● Your task: Which lines of the listing hold the string "Storage"? Show each of them.

● Records shown:
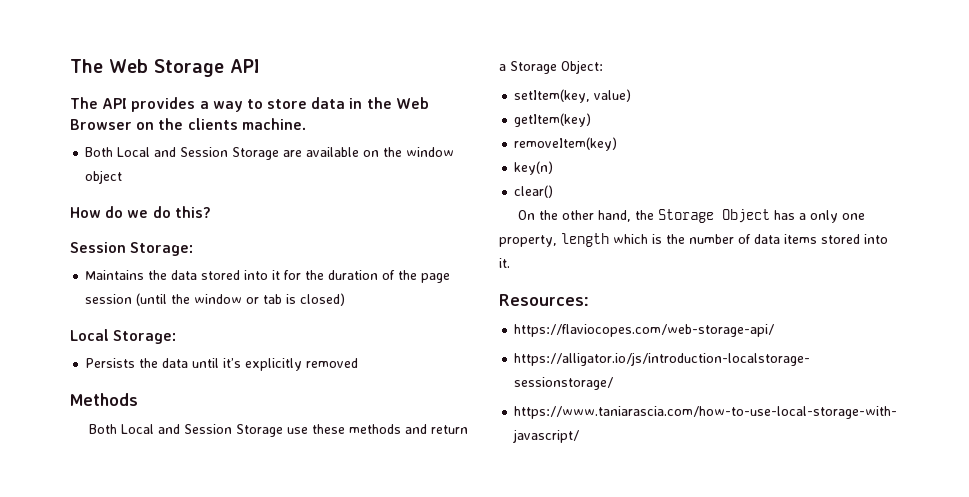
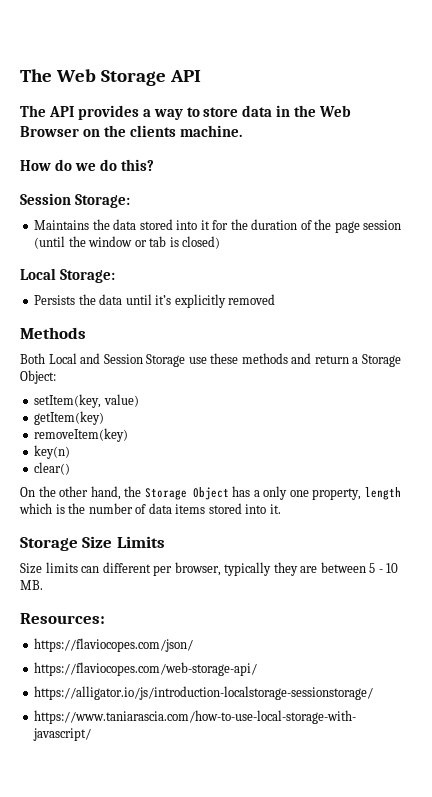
[85,147,455,160] [85,170,123,184] // Both Local and Session Storage are available on the window object -> (242, 131) none
(510, 263) none -> [20,536,165,551] [20,562,399,576] [20,580,43,590] // Storage Size Limits // Size limits can different per browser, typically they are between 5 - 10 MB.
(589, 300) none -> [34,638,194,652] // https://flaviocopes.com/json/

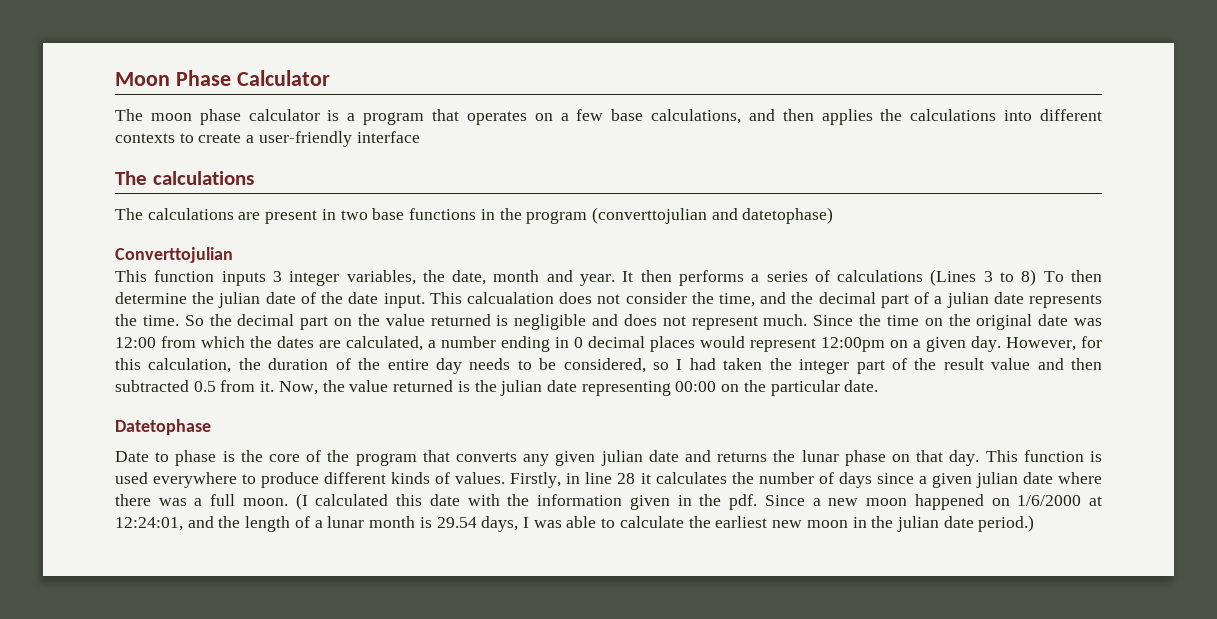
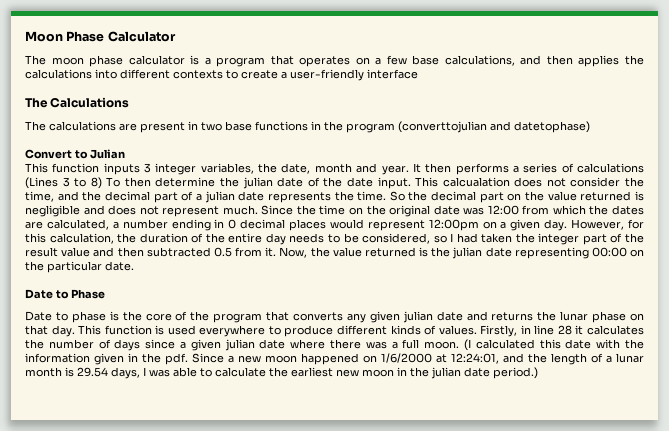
[152,171,254,185] calculations -> [50,97,130,108] Calculations
[115,247,233,263] Converttojulian -> [25,149,125,159] Convert to Julian
[115,419,211,435] Datetophase -> [25,289,105,299] Date to Phase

● Exercise result:
[85,147,455,160] [85,170,123,184] // Both Local and Session Storage are available on the window object -> (242, 131) none
(510, 263) none -> [20,536,165,551] [20,562,399,576] [20,580,43,590] // Storage Size Limits // Size limits can different per browser, typically they are between 5 - 10 MB.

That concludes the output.